◆ Short task ◆
Pick out each line in the entries below that contains the word "order", and copy those lines.

Collected data
____
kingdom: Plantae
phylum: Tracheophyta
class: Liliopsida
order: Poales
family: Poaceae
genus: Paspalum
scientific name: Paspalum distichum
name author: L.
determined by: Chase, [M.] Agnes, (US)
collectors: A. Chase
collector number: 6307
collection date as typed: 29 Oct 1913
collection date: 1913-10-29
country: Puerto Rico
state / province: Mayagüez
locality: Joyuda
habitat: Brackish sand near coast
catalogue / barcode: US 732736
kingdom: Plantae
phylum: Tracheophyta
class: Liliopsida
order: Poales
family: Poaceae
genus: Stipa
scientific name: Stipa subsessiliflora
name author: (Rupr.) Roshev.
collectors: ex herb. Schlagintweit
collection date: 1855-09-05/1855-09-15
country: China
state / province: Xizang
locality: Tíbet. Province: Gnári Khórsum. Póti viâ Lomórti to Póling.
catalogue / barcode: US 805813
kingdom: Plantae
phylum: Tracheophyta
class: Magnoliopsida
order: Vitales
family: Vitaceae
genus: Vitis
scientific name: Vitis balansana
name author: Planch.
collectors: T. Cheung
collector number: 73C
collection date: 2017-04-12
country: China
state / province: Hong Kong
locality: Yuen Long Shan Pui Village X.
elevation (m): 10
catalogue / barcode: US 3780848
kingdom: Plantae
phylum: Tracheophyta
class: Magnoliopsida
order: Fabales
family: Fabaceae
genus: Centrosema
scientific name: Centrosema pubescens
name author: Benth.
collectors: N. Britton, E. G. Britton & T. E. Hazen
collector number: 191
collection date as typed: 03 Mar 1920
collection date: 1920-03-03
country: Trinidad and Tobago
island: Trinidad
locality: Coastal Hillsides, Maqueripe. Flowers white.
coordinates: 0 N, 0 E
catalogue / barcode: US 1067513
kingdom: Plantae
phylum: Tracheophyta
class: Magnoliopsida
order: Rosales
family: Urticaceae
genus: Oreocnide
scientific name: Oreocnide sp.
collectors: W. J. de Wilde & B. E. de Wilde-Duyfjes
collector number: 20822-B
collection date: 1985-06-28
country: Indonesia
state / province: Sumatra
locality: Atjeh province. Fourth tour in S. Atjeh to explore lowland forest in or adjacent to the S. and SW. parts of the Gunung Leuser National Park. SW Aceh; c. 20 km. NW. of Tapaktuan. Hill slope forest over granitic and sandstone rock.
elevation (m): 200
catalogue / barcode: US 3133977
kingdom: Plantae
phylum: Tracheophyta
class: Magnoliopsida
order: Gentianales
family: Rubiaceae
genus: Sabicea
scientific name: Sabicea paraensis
____
◆ Solution for this problem ◆
order: Poales
order: Poales
order: Vitales
order: Fabales
order: Rosales
order: Gentianales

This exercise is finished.